_DATA SHOWN:_
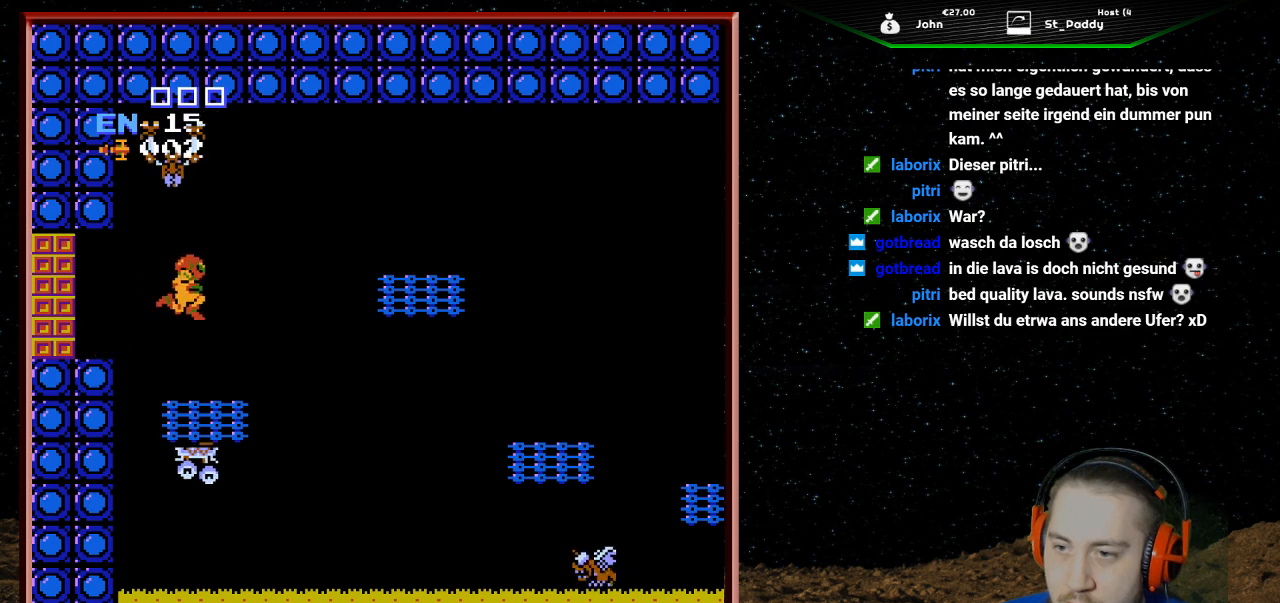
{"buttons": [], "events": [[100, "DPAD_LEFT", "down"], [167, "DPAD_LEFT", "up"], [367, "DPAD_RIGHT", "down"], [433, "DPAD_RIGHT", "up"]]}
* * *
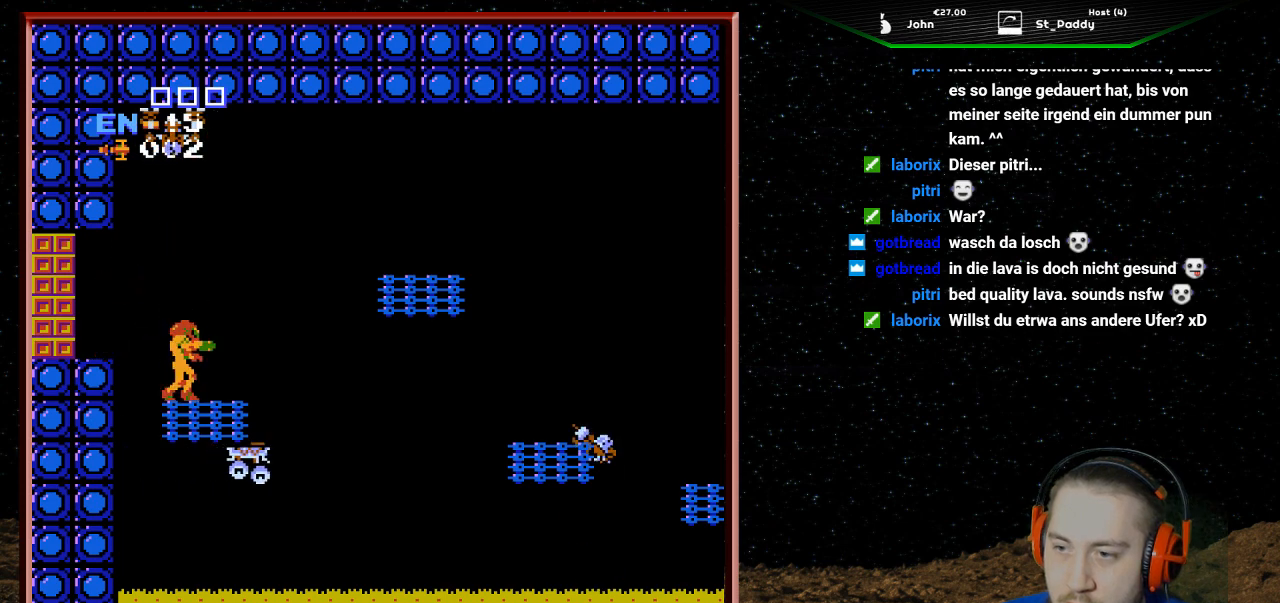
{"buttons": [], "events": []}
==
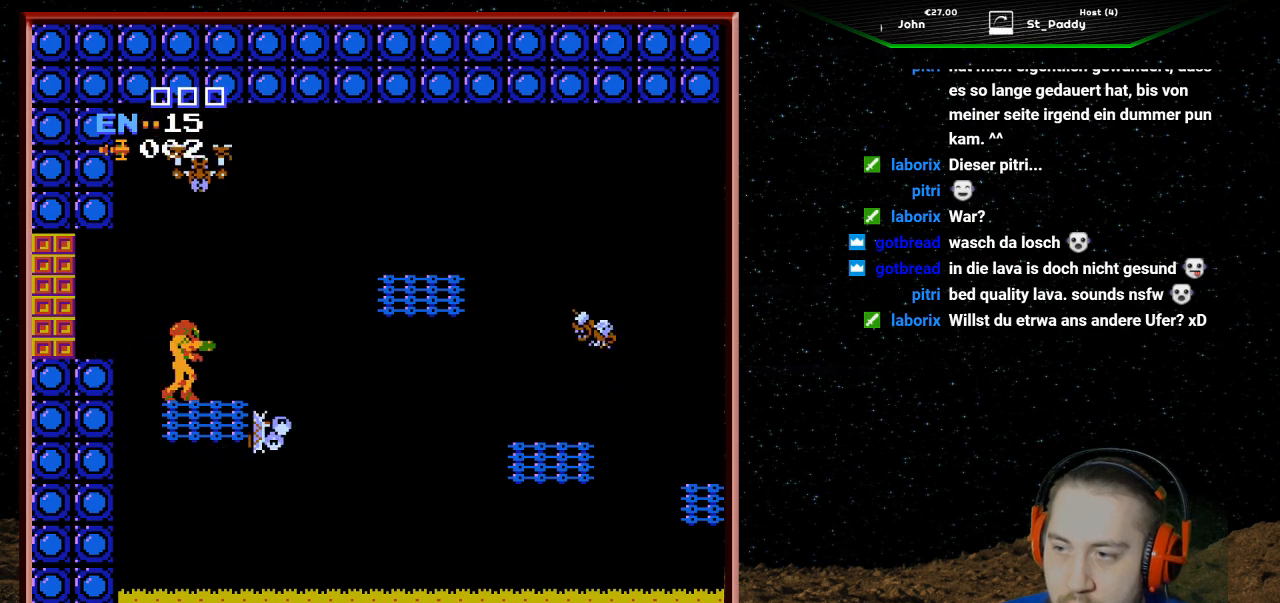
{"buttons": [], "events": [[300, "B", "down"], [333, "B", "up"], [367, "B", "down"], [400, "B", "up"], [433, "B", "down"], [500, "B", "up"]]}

_WHAT YOU SHOULD DO:_
When a line in the material above includes the word "down", copy that line.

_RESULT:_
{"buttons": [], "events": [[100, "DPAD_LEFT", "down"], [167, "DPAD_LEFT", "up"], [367, "DPAD_RIGHT", "down"], [433, "DPAD_RIGHT", "up"]]}
{"buttons": [], "events": [[300, "B", "down"], [333, "B", "up"], [367, "B", "down"], [400, "B", "up"], [433, "B", "down"], [500, "B", "up"]]}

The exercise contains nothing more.